Türkiye’nin en ünlü lezzetlerinden biri olan İskender kebabı, yalnızca damağa değil, tarihe de hitap eden bir hikâyeye sahip. Bugün neredeyse her şehirde menülerde karşımıza çıkan bu kebap, aslında 19. yüzyılda Bursa’da doğdu.
İlk İskender Efendi

Efsanevi yemeğin mucidi, 1800’lü yılların ortalarında Bursa’da yaşayan İskender Efendi. O dönemde kuzu eti, genellikle bütün halde çevrilerek odun ateşinde pişiriliyordu. İskender Efendi ise bu yöntemi farklı bir boyuta taşıdı:
- Eti ince ince dilimledi,
- Dikey bir şişte pişirdi,
- Altına özel tereyağlı pide koydu,
- Üzerine domates sosu ve yoğurt ekledi.

• Yapılacak Alıştırmalar:
- 1) Listede "transe" kelimesini içeren tüm satırları gösterin; büyük-küçük harf ayrımı dikkate alınır.
- 2) İskender kebabı metninin ardını, son cümlesinden sonra gelecek biçimde getirin.

• Çalışma Verisi:

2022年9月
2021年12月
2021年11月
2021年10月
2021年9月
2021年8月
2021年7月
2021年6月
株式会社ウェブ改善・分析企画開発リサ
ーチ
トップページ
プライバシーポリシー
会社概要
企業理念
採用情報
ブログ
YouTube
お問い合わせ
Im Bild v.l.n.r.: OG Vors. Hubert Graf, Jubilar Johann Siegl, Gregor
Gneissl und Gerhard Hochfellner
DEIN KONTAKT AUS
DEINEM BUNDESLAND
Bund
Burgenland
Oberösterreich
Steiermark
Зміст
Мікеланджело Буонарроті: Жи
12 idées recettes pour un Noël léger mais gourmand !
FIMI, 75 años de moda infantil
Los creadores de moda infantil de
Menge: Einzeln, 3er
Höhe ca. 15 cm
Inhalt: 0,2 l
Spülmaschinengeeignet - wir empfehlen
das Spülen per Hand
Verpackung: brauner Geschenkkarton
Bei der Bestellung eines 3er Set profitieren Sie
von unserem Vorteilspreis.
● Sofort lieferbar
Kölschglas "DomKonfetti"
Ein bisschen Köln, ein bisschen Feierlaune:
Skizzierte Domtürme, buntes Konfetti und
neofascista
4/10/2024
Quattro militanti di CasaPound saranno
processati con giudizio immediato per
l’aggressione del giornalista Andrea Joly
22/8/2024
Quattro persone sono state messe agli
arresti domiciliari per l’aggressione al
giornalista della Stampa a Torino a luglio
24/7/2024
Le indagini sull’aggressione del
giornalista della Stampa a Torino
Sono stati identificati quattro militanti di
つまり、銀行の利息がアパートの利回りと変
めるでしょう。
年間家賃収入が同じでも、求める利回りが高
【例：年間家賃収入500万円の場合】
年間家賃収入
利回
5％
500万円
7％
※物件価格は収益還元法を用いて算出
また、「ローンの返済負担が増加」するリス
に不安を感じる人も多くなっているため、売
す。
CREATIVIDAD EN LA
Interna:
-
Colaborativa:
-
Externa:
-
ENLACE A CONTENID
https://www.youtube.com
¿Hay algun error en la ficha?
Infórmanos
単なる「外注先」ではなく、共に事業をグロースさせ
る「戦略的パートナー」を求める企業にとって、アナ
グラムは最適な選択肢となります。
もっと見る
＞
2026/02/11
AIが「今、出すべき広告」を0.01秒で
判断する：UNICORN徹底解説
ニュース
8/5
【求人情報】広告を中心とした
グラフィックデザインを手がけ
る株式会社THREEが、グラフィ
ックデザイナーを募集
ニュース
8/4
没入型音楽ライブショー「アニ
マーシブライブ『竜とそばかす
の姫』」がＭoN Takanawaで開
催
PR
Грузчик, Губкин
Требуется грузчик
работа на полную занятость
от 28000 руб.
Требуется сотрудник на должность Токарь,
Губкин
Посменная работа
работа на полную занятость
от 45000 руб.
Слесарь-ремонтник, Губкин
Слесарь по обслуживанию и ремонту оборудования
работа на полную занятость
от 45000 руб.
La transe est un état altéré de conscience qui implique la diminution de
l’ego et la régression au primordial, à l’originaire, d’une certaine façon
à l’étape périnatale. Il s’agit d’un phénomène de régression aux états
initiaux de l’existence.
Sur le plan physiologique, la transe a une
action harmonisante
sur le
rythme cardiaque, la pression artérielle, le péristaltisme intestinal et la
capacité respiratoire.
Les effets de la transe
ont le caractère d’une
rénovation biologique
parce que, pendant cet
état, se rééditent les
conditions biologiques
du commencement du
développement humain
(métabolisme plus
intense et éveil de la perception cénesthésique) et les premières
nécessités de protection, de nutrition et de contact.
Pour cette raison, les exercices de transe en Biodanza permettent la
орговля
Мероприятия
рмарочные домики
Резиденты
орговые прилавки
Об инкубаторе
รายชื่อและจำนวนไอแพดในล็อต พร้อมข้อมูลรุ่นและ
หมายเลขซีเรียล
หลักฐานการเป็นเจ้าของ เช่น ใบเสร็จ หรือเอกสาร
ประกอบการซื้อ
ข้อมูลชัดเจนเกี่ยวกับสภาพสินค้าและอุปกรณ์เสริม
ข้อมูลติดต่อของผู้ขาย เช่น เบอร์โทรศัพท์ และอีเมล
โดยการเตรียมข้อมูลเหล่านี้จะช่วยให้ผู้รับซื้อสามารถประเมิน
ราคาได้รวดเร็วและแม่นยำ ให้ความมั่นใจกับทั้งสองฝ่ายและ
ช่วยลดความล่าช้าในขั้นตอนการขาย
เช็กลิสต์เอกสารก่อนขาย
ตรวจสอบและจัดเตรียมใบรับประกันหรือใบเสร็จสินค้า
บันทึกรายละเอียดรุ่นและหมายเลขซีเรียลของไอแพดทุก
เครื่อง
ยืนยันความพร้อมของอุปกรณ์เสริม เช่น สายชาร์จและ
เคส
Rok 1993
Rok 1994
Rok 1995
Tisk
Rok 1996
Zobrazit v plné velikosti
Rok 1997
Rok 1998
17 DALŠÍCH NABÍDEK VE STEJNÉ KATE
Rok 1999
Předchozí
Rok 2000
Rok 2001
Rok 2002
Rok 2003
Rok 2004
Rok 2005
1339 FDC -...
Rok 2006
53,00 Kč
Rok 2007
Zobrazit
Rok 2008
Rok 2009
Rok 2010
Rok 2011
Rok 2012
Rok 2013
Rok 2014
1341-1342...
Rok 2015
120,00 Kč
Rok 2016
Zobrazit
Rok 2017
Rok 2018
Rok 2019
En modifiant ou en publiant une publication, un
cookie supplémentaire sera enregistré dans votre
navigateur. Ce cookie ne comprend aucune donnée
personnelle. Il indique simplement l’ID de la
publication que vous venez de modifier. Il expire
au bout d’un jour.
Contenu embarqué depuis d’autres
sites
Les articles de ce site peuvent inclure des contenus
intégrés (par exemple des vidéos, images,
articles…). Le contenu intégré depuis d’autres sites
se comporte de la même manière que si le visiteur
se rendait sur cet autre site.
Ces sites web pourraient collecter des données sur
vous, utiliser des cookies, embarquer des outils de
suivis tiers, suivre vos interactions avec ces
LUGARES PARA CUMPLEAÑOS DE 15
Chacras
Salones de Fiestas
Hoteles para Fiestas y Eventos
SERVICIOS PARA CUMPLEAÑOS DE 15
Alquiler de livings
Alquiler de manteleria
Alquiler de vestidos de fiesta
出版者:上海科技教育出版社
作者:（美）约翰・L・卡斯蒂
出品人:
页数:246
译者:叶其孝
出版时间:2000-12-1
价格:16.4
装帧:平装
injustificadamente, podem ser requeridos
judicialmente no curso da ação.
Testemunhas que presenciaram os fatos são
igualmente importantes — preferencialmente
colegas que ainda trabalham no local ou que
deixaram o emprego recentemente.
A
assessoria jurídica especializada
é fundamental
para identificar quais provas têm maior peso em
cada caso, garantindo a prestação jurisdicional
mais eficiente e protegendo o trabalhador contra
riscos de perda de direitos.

• Alıştırma Cevapları:
- 1)
La transe est un état altéré de conscience qui implique la diminution de
Sur le plan physiologique, la transe a une
Les effets de la transe
Pour cette raison, les exercices de transe en Biodanza permettent la

- 2)
Böylece, bugün bildiğimiz İskender kebabı ortaya çıktı.
“İskender” Adı Nereden Geliyor?
Kebap, mucidinin adıyla anıldı. Zamanla o kadar popüler hale geldi ki, Bursa dışına yayıldı ve bugün tüm Türkiye’nin hatta dünyanın bildiği bir lezzet haline geldi.
Sadece Bir Yemek Değil, Bir Kültür
Bursa’da hâlâ İskender Efendi’nin soyundan gelen aile fertleri tarafından işletilen restoranlar, bu geleneği yaşatıyor. Orijinal tarif, her ne kadar taklit edilse de, Bursa’da yenilen İskender kebabı hâlâ ayrıcalıklı kabul ediliyor.
Sırrı Nedir?
Gerçek İskender kebabının sırrı:
- Özel terbiyeli kuzu eti,
- Odun ateşinde pişirme tekniği,
- Tereyağının kalitesi,
- Ve elbette Bursa’ya özgü domates sosu.
İskender kebabı, sadece bir yemek değil, Bursa’dan doğup tüm dünyaya yayılan bir lezzet mirasıdır. Her lokması, İskender Efendi’nin yaratıcılığını ve Türk mutfağının zenginliğini hatırlatır.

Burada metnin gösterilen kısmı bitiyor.